For Lazarito, that included spending his 19th birthday in left field and playing in Beloit against Peoria on May 22nd. Many prospects from Cuba, the Dominican Republic and Venezuela face struggles during their first go-around in America. And for many of them, the least of their concerns is playing the game of baseball.

“My biggest challenge has been leaving my family behind … my mother and my son,” Lazarito said. “That has been tough for me at times, but I’m working through it. I’m feeling really good about where I am. Four years ago, I wasn’t thinking that I’d be right here right now. I’m enjoying it. As soon as I cross those lines, I’m just doing the best job I can.”

It’s been a rollercoaster 25-game ride through the Midwest League for Lazarito. He’s reached base safely in eight of his last 10 games and is boasting an OPS of over .800 through 91 at-bats. After homering twice in his first four games, the 6-foot-0, 185-pound outfielder enjoyed a 3-for-5 outing on May 12th against Lansing.

Lazarito’s current slash line resides at .275/.368/.440, which is not too far off his debut last summer with the AZL A’s as an 18-year old. There, he started off slowly before heating up in the desert over the final month of the season to finish at .288/.376/.474 in 41 games.

The Oakland A’s pushed its eighth-rated prospect to Beloit after a short time at extended this spring, and he’s enjoying the tutelage of the team’s hitting coach.

“Everybody in the whole organization is impressed by him, because the talent he has is so amazing,” Dilone said. “It’s easier for us to approach any kind of detail, especially in the hitter part, because he’s so smart about it. He really works hard.

“Those people in Cuba have a lot of knowledge of the game of baseball and learn pretty quick. Just like in the Dominican Republic, we start playing ball at an early age. It’s easier for us to do any kind of approach or adjustment in hitting and running the bases.”

Given Lazarito just turned 19 last week, Dilone is careful not to put too much on the youngster’s plate.

“The only thing I have in mind for him is to just play the game,” he said. “You know how to play the game, just go out there and do it. I don’t want him to put any pressure on himself; I want him to have fun. He’s doing a great job so far on defense, hitting and running the bases hard.”

Not surprisingly, Lazarito is embracing his role with a Snappers team that features other top prospects such as Austin Beck and Nick Allen.
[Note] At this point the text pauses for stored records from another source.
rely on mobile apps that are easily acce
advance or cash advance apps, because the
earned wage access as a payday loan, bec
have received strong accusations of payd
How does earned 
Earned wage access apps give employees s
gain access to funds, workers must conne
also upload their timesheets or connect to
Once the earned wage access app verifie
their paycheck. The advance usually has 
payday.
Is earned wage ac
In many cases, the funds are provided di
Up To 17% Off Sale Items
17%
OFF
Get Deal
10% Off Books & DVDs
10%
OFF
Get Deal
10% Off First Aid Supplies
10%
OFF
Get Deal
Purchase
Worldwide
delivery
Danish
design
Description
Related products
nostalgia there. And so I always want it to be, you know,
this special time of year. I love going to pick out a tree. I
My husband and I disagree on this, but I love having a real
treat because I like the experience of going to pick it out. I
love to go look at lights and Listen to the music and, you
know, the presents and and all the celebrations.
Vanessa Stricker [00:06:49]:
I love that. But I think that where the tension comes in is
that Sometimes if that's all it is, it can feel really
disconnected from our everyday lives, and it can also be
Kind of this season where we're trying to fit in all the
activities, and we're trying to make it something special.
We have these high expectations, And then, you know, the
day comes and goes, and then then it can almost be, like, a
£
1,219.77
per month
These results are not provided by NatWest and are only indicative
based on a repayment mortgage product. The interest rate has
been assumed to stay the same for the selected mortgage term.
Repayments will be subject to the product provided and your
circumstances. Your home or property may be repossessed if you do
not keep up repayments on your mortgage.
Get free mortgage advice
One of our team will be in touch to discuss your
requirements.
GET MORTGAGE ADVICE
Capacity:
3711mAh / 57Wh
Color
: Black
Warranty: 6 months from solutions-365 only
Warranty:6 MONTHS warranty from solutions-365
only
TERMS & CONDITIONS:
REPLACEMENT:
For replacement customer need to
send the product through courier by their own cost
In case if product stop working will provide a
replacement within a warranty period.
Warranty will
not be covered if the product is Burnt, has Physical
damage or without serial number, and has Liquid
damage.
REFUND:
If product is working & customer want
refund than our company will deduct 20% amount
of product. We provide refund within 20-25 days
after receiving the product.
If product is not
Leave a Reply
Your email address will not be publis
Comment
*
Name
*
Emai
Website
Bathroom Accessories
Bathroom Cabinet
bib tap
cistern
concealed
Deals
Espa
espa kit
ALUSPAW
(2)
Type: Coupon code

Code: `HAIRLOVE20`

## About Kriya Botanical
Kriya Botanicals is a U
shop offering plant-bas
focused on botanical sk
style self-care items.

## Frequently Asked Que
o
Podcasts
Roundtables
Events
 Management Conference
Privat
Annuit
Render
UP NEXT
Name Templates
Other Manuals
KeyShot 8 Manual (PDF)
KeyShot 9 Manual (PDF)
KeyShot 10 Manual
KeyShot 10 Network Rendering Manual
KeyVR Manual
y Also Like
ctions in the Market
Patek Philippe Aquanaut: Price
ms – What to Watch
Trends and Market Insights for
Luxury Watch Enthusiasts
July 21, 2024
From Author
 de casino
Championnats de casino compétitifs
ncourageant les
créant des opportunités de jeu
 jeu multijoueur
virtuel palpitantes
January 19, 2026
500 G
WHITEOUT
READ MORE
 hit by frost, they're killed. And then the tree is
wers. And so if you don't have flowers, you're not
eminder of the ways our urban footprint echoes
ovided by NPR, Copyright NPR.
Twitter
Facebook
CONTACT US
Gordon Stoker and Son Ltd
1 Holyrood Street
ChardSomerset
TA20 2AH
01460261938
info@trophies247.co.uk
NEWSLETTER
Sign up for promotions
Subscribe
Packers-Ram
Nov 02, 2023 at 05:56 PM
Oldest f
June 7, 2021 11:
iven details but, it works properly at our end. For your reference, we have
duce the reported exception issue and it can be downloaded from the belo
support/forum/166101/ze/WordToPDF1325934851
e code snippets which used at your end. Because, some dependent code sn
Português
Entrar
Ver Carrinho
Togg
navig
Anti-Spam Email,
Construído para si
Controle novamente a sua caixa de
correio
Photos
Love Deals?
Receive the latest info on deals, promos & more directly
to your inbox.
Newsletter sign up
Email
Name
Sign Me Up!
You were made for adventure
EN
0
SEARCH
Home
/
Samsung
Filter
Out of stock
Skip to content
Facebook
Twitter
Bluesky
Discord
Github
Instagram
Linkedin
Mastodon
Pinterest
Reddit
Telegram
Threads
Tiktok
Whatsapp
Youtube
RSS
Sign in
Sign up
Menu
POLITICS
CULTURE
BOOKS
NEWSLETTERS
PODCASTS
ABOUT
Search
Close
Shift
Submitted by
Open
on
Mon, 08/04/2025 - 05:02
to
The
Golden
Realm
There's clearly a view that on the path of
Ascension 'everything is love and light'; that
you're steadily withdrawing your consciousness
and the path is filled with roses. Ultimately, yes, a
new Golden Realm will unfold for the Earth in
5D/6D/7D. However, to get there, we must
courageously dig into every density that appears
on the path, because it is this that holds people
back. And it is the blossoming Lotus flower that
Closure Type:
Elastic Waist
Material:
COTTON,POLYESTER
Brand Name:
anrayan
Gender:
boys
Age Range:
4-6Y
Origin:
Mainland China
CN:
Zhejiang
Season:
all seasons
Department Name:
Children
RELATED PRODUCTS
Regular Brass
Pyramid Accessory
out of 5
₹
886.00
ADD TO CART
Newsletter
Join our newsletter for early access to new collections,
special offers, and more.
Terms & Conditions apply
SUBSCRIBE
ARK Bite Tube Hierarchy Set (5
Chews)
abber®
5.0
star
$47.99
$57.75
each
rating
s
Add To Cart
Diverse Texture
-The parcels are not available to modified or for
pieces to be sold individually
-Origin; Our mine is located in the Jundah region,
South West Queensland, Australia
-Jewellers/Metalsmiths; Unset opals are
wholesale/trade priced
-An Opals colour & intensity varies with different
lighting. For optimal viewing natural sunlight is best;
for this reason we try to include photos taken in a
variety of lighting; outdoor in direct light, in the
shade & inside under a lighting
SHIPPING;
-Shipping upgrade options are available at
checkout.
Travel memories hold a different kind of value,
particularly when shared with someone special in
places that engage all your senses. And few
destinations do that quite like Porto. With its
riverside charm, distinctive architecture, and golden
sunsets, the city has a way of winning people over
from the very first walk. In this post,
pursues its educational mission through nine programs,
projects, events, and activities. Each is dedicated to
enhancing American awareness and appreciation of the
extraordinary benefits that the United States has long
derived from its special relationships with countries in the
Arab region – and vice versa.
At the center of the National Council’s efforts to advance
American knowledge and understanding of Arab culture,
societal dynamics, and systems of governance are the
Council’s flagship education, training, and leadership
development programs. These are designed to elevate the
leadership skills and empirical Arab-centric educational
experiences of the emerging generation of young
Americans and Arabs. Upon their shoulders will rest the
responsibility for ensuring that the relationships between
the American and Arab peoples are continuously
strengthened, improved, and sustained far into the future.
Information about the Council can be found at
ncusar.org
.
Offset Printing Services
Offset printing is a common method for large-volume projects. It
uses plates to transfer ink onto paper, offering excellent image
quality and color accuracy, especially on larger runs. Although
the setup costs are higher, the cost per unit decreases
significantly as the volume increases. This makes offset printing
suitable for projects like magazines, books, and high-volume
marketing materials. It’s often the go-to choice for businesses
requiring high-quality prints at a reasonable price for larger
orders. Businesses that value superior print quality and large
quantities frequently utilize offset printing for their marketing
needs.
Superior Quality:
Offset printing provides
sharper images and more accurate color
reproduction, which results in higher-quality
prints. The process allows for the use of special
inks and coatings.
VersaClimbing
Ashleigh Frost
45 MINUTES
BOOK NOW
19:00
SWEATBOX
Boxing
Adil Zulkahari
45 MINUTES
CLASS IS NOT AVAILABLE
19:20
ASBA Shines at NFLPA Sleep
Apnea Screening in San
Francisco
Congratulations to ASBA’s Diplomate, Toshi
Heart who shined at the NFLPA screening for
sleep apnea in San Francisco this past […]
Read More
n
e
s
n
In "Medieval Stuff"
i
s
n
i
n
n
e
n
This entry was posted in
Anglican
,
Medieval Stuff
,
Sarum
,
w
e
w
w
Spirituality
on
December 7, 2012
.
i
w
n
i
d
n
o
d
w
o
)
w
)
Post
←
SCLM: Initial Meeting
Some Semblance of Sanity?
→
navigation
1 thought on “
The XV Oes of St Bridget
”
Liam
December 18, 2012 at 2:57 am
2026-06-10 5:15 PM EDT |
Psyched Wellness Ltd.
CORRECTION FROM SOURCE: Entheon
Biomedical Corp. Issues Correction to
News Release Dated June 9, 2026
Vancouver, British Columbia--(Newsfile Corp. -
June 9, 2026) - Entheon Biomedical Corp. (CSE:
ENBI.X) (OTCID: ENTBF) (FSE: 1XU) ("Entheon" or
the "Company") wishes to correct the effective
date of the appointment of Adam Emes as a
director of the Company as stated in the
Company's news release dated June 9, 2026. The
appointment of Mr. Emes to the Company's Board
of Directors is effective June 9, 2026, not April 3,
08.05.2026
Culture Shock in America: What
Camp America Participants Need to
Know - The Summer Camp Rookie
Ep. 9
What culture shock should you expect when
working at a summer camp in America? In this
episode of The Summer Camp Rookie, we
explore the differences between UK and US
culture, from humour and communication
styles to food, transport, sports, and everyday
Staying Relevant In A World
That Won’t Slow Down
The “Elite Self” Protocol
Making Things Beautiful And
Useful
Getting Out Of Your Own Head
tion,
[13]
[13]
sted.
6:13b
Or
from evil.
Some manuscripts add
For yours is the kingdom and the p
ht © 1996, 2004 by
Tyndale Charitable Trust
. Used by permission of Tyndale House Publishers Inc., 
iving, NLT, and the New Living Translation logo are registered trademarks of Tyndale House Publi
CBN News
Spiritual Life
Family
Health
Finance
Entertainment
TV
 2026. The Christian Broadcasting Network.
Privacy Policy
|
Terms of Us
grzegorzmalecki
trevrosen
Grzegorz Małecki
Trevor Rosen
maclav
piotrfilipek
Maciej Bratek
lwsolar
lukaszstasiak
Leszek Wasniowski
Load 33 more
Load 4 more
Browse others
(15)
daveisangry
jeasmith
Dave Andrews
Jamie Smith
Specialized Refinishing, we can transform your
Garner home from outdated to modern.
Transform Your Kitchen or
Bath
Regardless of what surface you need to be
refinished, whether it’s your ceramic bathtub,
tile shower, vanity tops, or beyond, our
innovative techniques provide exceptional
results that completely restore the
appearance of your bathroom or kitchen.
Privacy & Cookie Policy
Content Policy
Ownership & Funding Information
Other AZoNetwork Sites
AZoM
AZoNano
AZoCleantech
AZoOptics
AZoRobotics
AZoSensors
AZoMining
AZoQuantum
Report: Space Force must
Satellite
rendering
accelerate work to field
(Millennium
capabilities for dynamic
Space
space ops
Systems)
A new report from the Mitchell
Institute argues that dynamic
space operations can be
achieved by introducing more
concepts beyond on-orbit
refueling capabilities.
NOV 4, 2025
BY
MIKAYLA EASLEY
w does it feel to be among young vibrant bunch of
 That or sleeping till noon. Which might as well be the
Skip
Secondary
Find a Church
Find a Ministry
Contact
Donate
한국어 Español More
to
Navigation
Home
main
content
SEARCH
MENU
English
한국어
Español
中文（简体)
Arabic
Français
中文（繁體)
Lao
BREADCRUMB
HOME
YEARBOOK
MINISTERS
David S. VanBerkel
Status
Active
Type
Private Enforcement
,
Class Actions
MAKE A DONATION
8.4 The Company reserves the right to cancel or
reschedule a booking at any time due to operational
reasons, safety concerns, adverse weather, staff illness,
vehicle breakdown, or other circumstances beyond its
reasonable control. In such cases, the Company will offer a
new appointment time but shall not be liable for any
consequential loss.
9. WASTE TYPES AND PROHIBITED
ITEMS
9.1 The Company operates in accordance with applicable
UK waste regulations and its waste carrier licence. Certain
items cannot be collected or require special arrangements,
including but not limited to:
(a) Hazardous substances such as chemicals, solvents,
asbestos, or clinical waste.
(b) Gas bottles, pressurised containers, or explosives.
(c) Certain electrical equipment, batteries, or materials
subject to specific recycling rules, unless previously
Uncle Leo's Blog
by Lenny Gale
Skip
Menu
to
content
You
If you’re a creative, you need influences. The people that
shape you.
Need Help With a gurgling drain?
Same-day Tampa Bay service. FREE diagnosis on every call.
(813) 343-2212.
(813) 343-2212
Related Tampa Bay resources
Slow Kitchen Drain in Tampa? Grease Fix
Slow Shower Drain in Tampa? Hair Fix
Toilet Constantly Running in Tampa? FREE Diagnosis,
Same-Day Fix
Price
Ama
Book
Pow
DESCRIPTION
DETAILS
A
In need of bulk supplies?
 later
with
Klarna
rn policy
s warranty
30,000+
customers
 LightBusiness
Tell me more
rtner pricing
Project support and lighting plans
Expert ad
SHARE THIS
“I’m working on the simple stuff right now,” he said. “The organization has in mind for me to just to play the game. They know it’s a long season, so just play ball and do the basic stuff. I’m focused on seeing the ball and hitting it…the little details in my approach.

“My only approach in the batter’s box is to try to hit the ball hard and not taking my eyes off the ball. I’m trying to go right back through the middle. The command of the pitchers is different in Arizona. Here is a higher level, so they have a better command. I’m adjusting to it.”

The potential is there for Lazarito to move quickly through the system and perhaps one day become the next Cuban phenom to join the big-league club. Dilone said he sees in Lazarito a lot of what he did in former A’s outfielder Yoenis Cespedes.

“He reminds me a lot of Cespedes when we got him,” Dilone said. “He has the same mentality as he and (Yasiel) Puig. He’s really aggressive like those guys and that’s been awesome for him. One of the biggest things is his swing is pretty similar to what Cespedes had when he came here. He’s already strong and is only going to get stronger.”

For right now, Lazarito will likely spend all of the 2018 with the Snappers before setting his sights on the California League next spring.